**EXCERPT TO READ**
++++++++

The manufacturing industry is standing at a critical turning point. Rising energy costs, labour shortages, sustainability pressures, and fragile supply chains are reshaping how factories operate. At the same time, unplanned downtime continues to drain billions from global industries every year.
In this environment, Artificial Intelligence (AI) is no longer optional—it has become the defining competitive advantage for industrial operations.
From predictive maintenance to AI-powered quality inspection, AI enables manufacturers to make faster decisions, reduce risks, and unlock new levels of efficiency. But adopting AI isn’t as simple as installing new software. Success depends on readiness, strategy, and alignment with business goals.
In a recent Factana webinar, Hariharan Ganesh (Founder & CTO) explained how industries can move from AI readiness assessment to strategy development. This article translates those insights into a practical roadmap for manufacturers ready to begin their AI transformation journey.
Why AI Is Essential in Industrial Operations Today
For decades, manufacturers relied on manual inspections, scheduled maintenance, and reactive problem-solving. But today’s industrial challenges demand more intelligent, proactive solutions:
- Labour shortages are experienced as experienced workers retire.
- Rising energy costs are cutting into margins.
- Global supply chain disruptions caused by conflicts and climate events.
- Unplanned downtime costs billions annually.
- Sustainability and compliance mandates are adding new responsibilities.
According to McKinsey, 72% of manufacturers are actively considering AI adoption, while the World Economic Forum estimates over $4 trillion in value could be unlocked globally through AI in manufacturing.
Yet despite the promise, Gartner reports that more than 50% of AI projects fail to scale. Why? The main reasons are a lack of readiness and unclear business objectives.
Common Pitfalls in AI Adoption
Many industrial leaders fall into the trap of adopting AI for the sake of “innovation” rather than solving real operational problems.
For example, a company might deploy predictive dashboards. But if those insights aren’t integrated into existing maintenance workflows, they deliver little value.
AI success requires more than pilots. It demands a holistic transformation approach that combines technology, data, people, and business strategy.
What Is an AI Readiness Assessment in Manufacturing?
Before jumping into predictive maintenance or computer vision, ask yourself: Is my factory truly ready for AI?

++++++++

**BRIEF 1**
Reproduce the passage of the article on AI in manufacturing starting with "- Global supply" and going on through "adding new responsibilities.".
**BRIEF 2**
List every organization that the article on AI in manufacturing cites as the source of a statistic or estimate.
**BRIEF 3**
Write the next few paragraphs of the article on AI in manufacturing, picking up after its final sentence.

**INFORMATION SUPPLIED**
++++++++

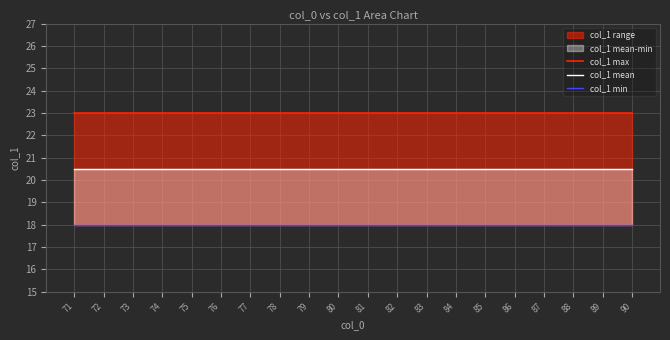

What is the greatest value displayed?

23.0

++++++++

**RESPONSE AREA 1**
- Global supply chain disruptions caused by conflicts and climate events.
- Unplanned downtime costs billions annually.
- Sustainability and compliance mandates are adding new responsibilities.

**RESPONSE AREA 2**
McKinsey, World Economic Forum, Gartner

**RESPONSE AREA 3**
Factana has developed an AI readiness assessment framework for asset-intensive industries. It evaluates four key dimensions:
- Data Readiness – Is your operational data available, clean, and accessible? Can it be collected from IoT devices, IT systems, and external sources?
- Infrastructure – Do your OT/IT systems, networks, and cloud platforms support AI deployment at scale?
- Operations – Are workflows mature, and are shop-floor teams open to digital adoption?
- Business Objectives – Are leadership goals aligned with AI use cases, treating AI as a long-term transformation instead of short-term experimentation?
This 360-degree view helps prevent wasted investments and lays the foundation for scalable adoption.
How to Build a Scalable Industrial AI Strategy
Once readiness is established, the next step is to design a strategy. A successful industrial AI strategy should:
- Define Business Objectives
Focus on your top operational challenges—reducing downtime, boosting OEE, improving energy efficiency, or enhancing product quality.
- Prioritise High-Value Use Cases
Start small. For instance, predictive maintenance often provides faster ROI before expanding into areas like supply chain optimisation.
- Strengthen Data Pipelines
Data is AI’s fuel. Platforms like Fogwing IoT and CMMS help organisations build reliable pipelines, ensuring information is structured and usable.
- Deploy Models Where They Matter
Some AI models need the cloud (e.g., predictive analytics), while others, like Fogwing Vision for quality inspection, must run at the edge for real-time decisions.
- Integrate AI into Workflows
AI tools must appear in the same tablets, PLCs, or apps operators already use—ensuring adoption feels natural.
- Roll Out in Phases
Begin with pilots, refine based on feedback, then expand across plants and processes.
- Monitor and Govern Continuously
AI isn’t a one-time project. Ongoing monitoring, retraining, and governance are critical for sustainable outcomes.
Case Study: AI Transformation in Automotive Components
One of India’s leading automotive component manufacturers faced a series of persistent challenges. Their OEE was stuck at just 62%, unplanned downtime stretched beyond 18 hours a month, and quality yield hovered at 94%. These issues weren’t just operational hiccups—they were eroding margins and slowing customer deliveries.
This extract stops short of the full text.